The Southeast Asian Languages Library

The Southeast Asian Languages Library

Southeast Asia is a global crossroads of singular geopolitical importance: an astonishing 30% of the world’s trade goods transit its central Malacca Straits. Unfortunately, we have little capacity for information access or language reference in this important and often tumultuous region. The mainland countries are represented least: data and dictionaries that use the Indic-derived scripts of Burma, Laos, Thailand, Cambodia and the minority Mon, Karen, and Shan states, and Vietnam’s Roman-derived, Chinese-influenced Quốc Ngữ script, are largely unavailable in the U.S., and there has been little software development beyond basic tools for text input and output.

The Southeast Asian Languages Library – SEAlang Library, for short – is a technically innovative plan to build core lexical re-sources for all Southeast Asian languages, starting with the difficult scripts used by the five mainland countries.

Broad support for the SEAlang Library reflects its importance to the Southeast Asian Studies community. In preparing this proposal, the University of Wisconsin-Madison Center for Southeast Asian Studies (CSEAS, host of the Southeast Asian Studies Summer Institute, SEASSI) and co-sponsor Center for Research in Computational Linguistics (CRCL Inc., a US 501(3)(c) nonprofit), have made concrete plans for cooperation with the Center for Khmer Studies (CKS, Siem Reap), the Ecole française d'Ex-trême-Orient (EFEO), the Committee on Research Materials on Southeast Asia (CORMOSEA), the Coalition of Teachers of Southeast Asian Languages (COTSEAL), and NGO-based ‘open source’ software projects in Burma, Laos, Thailand, Cambodia, and Vietnam.

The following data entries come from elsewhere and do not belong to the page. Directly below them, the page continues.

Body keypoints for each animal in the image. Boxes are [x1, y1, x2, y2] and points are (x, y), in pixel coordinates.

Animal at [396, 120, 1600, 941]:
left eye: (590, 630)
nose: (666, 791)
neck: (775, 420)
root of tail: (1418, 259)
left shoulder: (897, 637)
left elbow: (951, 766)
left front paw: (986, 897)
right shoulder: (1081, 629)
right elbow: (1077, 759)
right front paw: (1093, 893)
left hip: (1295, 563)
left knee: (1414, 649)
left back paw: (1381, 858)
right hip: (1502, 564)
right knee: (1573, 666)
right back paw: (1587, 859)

The SEAlang Library will provide:

DICTIONARIES: we will prepare XML-metatagged digital bilingual dictionaries, based on the best available print reference works – often difficult to obtain from U.S. libraries – for the national languages Burmese, Lao, Thai, Khmer, and Vietnamese, and the major ethnic minority languages Mon, Karen, and Shan. These will be supplemented by historical dictionaries in cases of significant orthographic change, and extended, as possible, by lexicons of newly minted words. All SEAlang dictionaries will be accessible via approximate search software that locates national orthography, transliteration, or pho-netic transcription, and can be used both interactively, and as program-accessible Web resources.

TEXT CORPORA: we will build monolingual and aligned bitext corpora. Used to study collocation and usage, and to support data-driven language learning, these are necessary precursors to more ad-vanced translation and monolingual and cross-language information retrieval tools. We will provide substantial (to tens of millions of words) monolingual corpora for each majority language, along with the largest feasible (hundreds of thousands of words for Thai and Vietnamese, and less for others) aligned two-language corpora, drawn from both on-line resources and on-the-ground publishing contacts.

SOFTWARE: we will build information access tools for Southeast Asian scripts, including tools for segmentation and transliteration, conversion between font encodings, text harvesting and indexing, and statistical analysis. User applications, including the SEA-Search query builder, the SEA-Cat Library of Congress Romanization / cataloging utility, the SEA-Read reader’s helper, and the SEA-See text-as-image utility for scripts (like Khmer) that are difficult to render in Unicode, will be linked to dictionaries, text corpora, and transliteration engines to help fulfill the promise of regional information access.

The Southeast Asian Languages Library is a long-awaited addition to the national digital infrastructure being built with the support of a variety of U.S. Department of Education Title VI programs. It will enable:

pedagogy and new teaching, learning, and translation tools for less-commonly taught languages,

scholarly inquiry in linguistics, history, lexicography/etymology, and Southeast Asia area studies,

scientific research in computational linguistics and cross-language information retrieval, and

language reference all but unavailable to 1.8 million Americans of mainland Southeast Asian heritage who can typically speak – but not read, or consult reference materials in – their heritage languages.